Patient | Return to practice on snow (months postoperatively) | Return to full snow training (months postoperatively) | Return to competition (months postoperatively) | Feeling of a “normal knee” (months postoperatively) |
1 | 7 | 8 | 12 | 7 |
2 | 8 | 12 | 14 | 12 |
3 | 8 | 13 | 14 | 13 |
augmentation are also described in the literature [5,6]. A review by Kasten et al. [19] compared two augmentation methods (wire cerclage vs PDS cord). They found no significant difference in outcome between the two techniques. We prefer reinforcement by suture sling because this method does not require metal removal, has sufficient stability and does not cause harvest site morbidity.
ACL reconstruction
The graft choice for ACL reconstruction must be made individually. While an ipsilateral bone-patellar tendon-bone graft is not a choice in this situation [2], ipsilateral hamstring tendon grafts or quadriceps tendon grafts are both possible. Several studies have shown that there is no difference in outcomes of quadriceps-tendon grafts and hamstring-tendon grafts in primary ACL reconstruction [20,21]. Nevertheless, a survey among 221 experienced arthroscopic surgeons (AGA instructors) found that the majority of the surgeons is still using hamstring grafts (83.5%) in athletes and only 12% quadriceps tendon grafts [22].

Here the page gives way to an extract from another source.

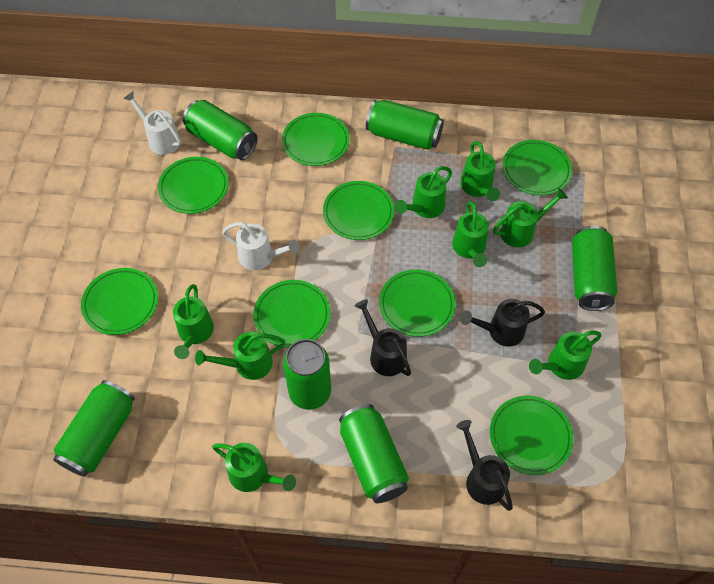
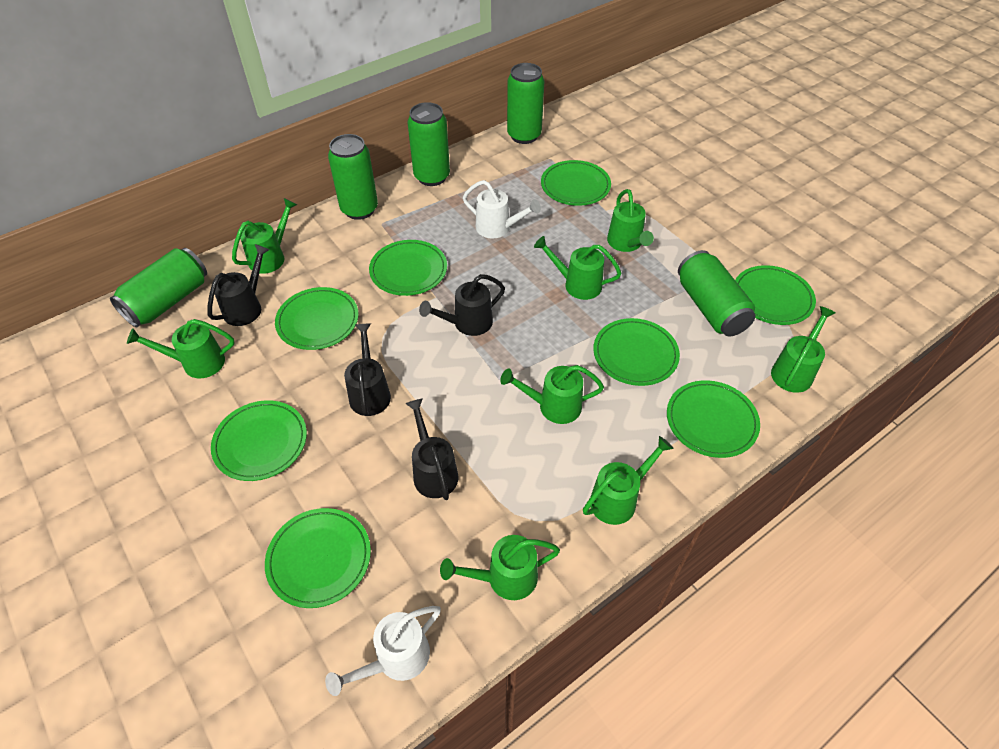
black watering can: [355,299,411,376] [456,420,513,511] [460,299,545,347] = 3 -> [207,244,270,326] [344,323,391,416] [405,398,458,500] [419,274,505,336] = 4
green can: [53,380,135,477] [183,100,258,160] [283,339,331,410] [339,404,409,503] [366,100,444,150] [572,226,617,311] = 6 -> [110,248,207,327] [328,134,378,220] [407,102,450,186] [507,63,544,144] [678,250,755,336] = 5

Functional outcome and return to sport
Although a concomitant rupture of the PT and ACL is a devastating injury, individuals are able to recover fully and return to professional skiing at the elite level.

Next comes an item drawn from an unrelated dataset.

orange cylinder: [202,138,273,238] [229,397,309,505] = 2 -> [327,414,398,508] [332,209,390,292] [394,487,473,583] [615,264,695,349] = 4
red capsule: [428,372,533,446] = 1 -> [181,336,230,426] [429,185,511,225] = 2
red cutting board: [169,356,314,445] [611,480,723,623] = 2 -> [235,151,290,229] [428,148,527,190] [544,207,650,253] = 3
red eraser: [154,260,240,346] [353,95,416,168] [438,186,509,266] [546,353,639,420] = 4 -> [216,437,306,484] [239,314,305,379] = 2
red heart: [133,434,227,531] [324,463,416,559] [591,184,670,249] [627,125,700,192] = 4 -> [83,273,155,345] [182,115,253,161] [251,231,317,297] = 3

Comparable data on professional skiing athletes only exist for isolated ACL reconstruction. Csapo et al. showed that after ACL reconstruction, elite alpine skiers returned to competition within one year after surgery [23]. On average, our athletes returned to competition after 15.3 months, which is well explained by the severity of the injury.

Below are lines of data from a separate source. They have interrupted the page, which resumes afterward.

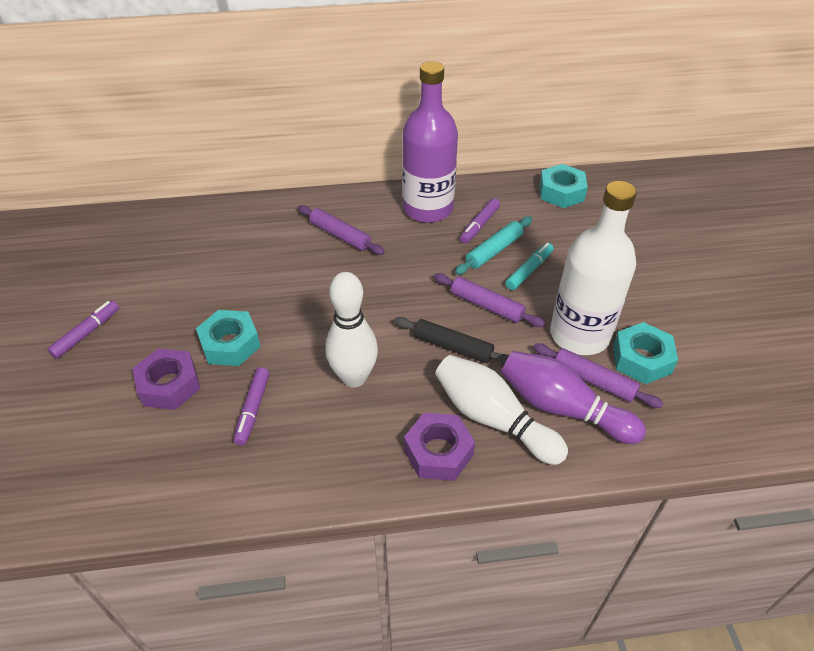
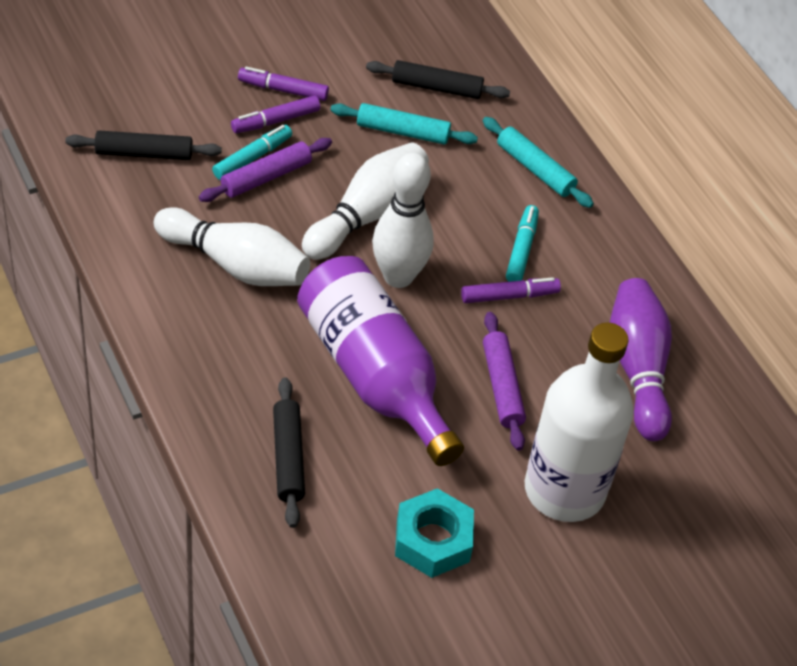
black rolling pin: [394,317,510,364] = 1 -> [65,131,222,160] [273,377,305,528] [366,60,510,99] = 3
purple nut: [132,348,201,410] [404,413,475,481] = 2 -> none = 0
purple rolling pin: [298,205,385,255] [434,273,545,327] [533,343,663,408] = 3 -> [199,138,332,202] [483,312,526,451] = 2
turquoise marker: [505,243,553,290] = 1 -> [212,125,292,180] [506,205,539,282] = 2
turquoise nut: [196,310,261,366] [539,164,588,208] [613,322,678,384] = 3 -> [395,488,474,578] = 1
turquoise rolling pin: [455,216,532,275] = 1 -> [331,103,478,145] [483,117,594,208] = 2
white bowling pin: [325,272,378,388] [435,355,568,465] = 2 -> [154,207,310,286] [302,142,429,260] [372,153,434,288] = 3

Haida et al. recently reported that professional French alpine skiers between 1980 and 2013 even showed a higher mean performance level after an ACL rupture than before a rupture and that all skiers continued their career at a competitive level [24]. On the other hand, the incidence of a return to competitive sports one year after surgery varies between 33-92% in the literature [25-29]. Published Lysholm scores after isolated ACL reconstruction vary from 70.7 to 95.0 for quadriceps tendon grafts [30] and from 80 to 94 for hamstring tendon grafts [31-36]. These results are comparable with our data (Lysholm score of 87 after 6 months and 91.7 after 12 months). Nevertheless, different operation techniques and rehabilitation protocols hamper a direct comparison among these studies.
CONCLUSION
In summary, all three patients were able to return to competitive alpine skiing on a professional level after a combined lesion of the PT, ACL and MCL. This rare injury frequently occurs with meniscal tears. It is frequently associated with capsule disruption, making a strictly arthroscopic procedure impossible. It has been shown that a single-stage procedure is safe and effective, but it requires advanced skills of both arthroscopic and open surgical techniques.